318 Checkpoint successfully created at: Checkpoint(filesystem=local, path=/scratch/lcornelis/outputs/ray_results/TorchTrainer_2024-08-07_20-28-00/model=gat-v4,seed=29468_29_act=elu,adj_thresh=0.9000,batch_size=16,dropout=0.1000,l1_lambda=0.0021,lr=0.0016,lr_scheduler=LambdaLR_2024-08-07_20-28-01/checkpoint_000286)
319 Checkpoint successfully created at: Checkpoint(filesystem=local, path=/scratch/lcornelis/outputs/ray_results/TorchTrainer_2024-08-07_20-28-00/model=gat-v4,seed=29468_29_act=elu,adj_thresh=0.9000,batch_size=16,dropout=0.1000,l1_lambda=0.0021,lr=0.0016,lr_scheduler=LambdaLR_2024-08-07_20-28-01/checkpoint_000287)

I cut out the middle checkpoints but that is how the logs start and end. Let me know if you mean other logs. Thanks!

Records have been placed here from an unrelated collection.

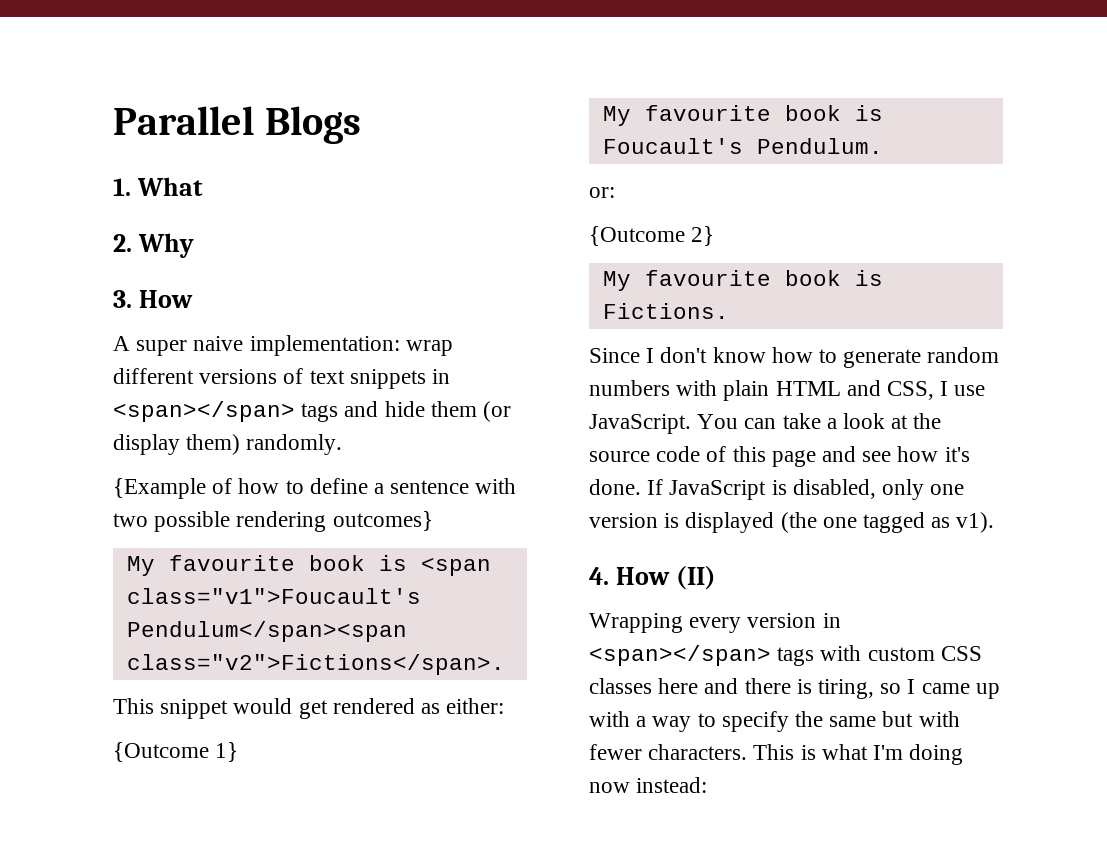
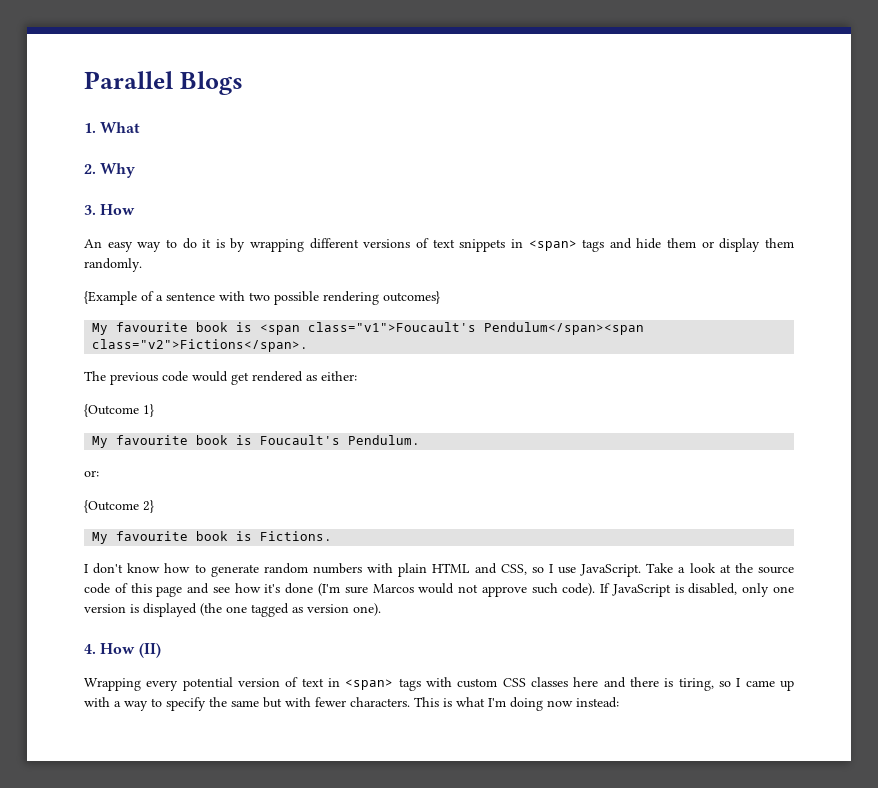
[113,335,453,356] A super naive implementation: wrap -> [84,238,305,252] An easy way to do it is by wrapping
[113,401,295,422] <span></span> -> [528,240,577,251] <span>
[483,401,512,422] [113,434,241,455] (or display them) -> [701,238,794,252] or display them
[238,478,368,494] how to define -> (154, 296) none
[113,698,229,719] This snippet -> [84,371,188,385] The previous code
[589,348,640,363] Since -> (333, 536) none
(935, 390) none -> [531,567,544,573] so
[697,413,821,429] You can take -> [646,563,674,573] Take
[589,479,641,495] done. -> [285,583,596,597] done (I'm sure Marcos would not approve such code).
[956,512,995,533] v1). -> [307,603,381,616] version one).
[747,613,841,628] [589,645,771,666] version in <span></span> -> [182,677,394,691] potential version of text in <span>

Thanks for sharing this @louisacornelis

To further investigate the issue, it would help if you could send debug logs on a demo snippet with WANDB_DEBUG=True as we could have more verbose logs.

Once this is enabled, could you please share the debug-internal.log and debug.log for the affected run. These files are under your local folder wandb/run-<date>_<time>-<run-id>/logs in the same directory where you’re running your code. We could review if the logs can point us to why this issue occurs.

Hi Paulo!
I have attached my logs. Thanks so much.
Louisa
debug-internal.log
debug.log

Hi @louisacornelis Hope you have been well. Back in July, you reported facing an issue with Ray and Pytorch not logging the last 5 steps.

Our team has been investigating this, but hasn’t been able to reproduce the problem. I just wanted to check in and see if the issue is persisting for you and your team especially if you can try to log new experiments using the latest versions of wandb? Thank you!

We’ll close this for now but please feel free to reach out to us if you’d like to re-open this and we’ll further review. Thanks!